*** GIVEN INFORMATION Section Begins ***
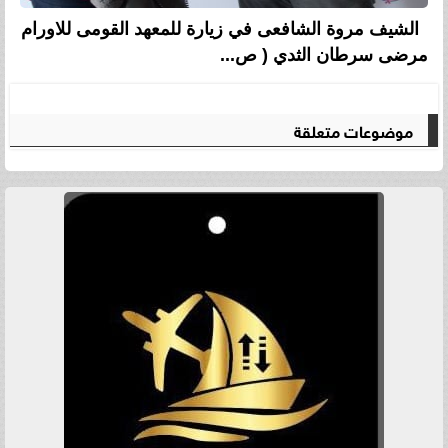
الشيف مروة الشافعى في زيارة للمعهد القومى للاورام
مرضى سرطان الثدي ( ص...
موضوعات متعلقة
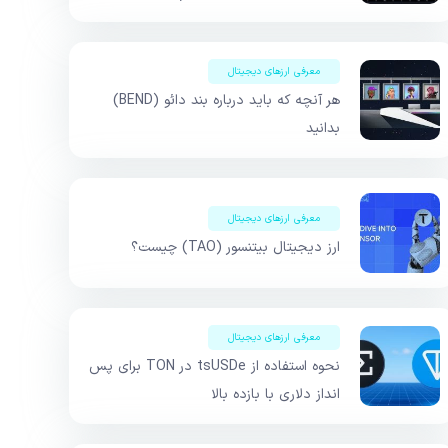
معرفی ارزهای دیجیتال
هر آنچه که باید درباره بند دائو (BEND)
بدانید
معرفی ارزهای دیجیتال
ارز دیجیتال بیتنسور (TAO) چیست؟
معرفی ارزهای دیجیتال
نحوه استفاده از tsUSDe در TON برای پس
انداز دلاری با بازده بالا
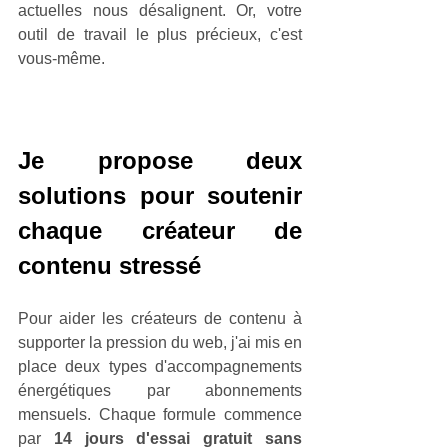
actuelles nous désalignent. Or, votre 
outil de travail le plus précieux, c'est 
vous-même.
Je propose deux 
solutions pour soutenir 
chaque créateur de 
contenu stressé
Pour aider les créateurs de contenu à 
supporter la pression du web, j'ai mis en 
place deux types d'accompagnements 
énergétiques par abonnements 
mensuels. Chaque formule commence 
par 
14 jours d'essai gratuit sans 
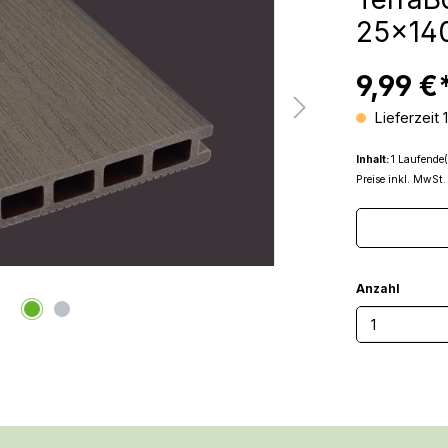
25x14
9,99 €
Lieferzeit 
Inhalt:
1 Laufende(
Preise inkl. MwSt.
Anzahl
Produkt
*** GIVEN INFORMATION Section Ends ***
*** GIVEN INFORMATION Section Begins ***
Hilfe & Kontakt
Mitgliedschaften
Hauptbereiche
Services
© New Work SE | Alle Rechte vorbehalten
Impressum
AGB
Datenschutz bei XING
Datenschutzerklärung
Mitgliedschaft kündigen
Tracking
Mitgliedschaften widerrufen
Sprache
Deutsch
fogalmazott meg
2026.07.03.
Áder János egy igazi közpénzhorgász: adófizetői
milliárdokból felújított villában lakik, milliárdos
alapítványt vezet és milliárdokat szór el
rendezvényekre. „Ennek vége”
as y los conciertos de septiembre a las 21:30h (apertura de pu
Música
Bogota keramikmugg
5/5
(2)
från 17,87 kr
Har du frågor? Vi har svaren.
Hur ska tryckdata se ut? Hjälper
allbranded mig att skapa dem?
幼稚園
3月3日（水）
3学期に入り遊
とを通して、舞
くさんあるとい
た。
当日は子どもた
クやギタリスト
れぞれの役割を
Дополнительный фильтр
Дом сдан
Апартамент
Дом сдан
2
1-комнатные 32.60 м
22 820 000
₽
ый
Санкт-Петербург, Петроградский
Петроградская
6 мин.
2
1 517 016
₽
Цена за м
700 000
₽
*** GIVEN INFORMATION Section Ends ***
PROMPT: Please pick out and copy every line of the records containing the string "contenu". Case counts.

SOLUTION FOR THIS PROBLEM:
contenu stressé
Pour aider les créateurs de contenu à 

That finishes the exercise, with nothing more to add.